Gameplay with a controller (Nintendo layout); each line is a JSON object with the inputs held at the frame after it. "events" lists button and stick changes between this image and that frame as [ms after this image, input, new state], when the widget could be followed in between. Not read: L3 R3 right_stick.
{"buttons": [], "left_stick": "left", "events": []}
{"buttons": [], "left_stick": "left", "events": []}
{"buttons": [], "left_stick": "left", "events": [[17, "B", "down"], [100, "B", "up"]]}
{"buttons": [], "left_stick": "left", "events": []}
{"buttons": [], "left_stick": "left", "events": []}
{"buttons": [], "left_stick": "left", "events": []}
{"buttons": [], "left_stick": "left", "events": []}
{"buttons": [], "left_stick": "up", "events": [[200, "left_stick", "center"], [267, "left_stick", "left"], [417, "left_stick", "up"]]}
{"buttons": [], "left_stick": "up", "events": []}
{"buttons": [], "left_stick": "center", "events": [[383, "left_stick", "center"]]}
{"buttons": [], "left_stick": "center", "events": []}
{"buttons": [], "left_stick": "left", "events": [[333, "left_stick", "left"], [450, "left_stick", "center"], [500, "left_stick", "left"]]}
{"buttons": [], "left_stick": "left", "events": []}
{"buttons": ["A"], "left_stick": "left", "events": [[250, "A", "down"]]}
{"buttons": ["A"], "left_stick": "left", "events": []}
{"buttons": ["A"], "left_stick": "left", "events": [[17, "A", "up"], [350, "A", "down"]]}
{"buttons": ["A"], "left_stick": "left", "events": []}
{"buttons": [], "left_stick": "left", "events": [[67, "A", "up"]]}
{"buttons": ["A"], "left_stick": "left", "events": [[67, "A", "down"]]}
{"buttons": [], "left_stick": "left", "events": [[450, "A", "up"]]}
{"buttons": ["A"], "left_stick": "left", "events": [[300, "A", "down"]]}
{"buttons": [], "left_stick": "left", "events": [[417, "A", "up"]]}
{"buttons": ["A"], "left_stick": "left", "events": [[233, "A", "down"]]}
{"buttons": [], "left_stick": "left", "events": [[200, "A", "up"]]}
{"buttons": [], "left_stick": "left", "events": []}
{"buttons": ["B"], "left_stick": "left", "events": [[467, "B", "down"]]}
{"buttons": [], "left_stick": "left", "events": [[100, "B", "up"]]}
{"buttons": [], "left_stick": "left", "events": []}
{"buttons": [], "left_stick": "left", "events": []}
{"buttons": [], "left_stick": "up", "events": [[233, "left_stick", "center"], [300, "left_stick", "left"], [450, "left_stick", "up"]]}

Task to complete: Filter the data above by the word "down" and copy every line that matches.

Your response:
{"buttons": [], "left_stick": "left", "events": [[17, "B", "down"], [100, "B", "up"]]}
{"buttons": ["A"], "left_stick": "left", "events": [[250, "A", "down"]]}
{"buttons": ["A"], "left_stick": "left", "events": [[17, "A", "up"], [350, "A", "down"]]}
{"buttons": ["A"], "left_stick": "left", "events": [[67, "A", "down"]]}
{"buttons": ["A"], "left_stick": "left", "events": [[300, "A", "down"]]}
{"buttons": ["A"], "left_stick": "left", "events": [[233, "A", "down"]]}
{"buttons": ["B"], "left_stick": "left", "events": [[467, "B", "down"]]}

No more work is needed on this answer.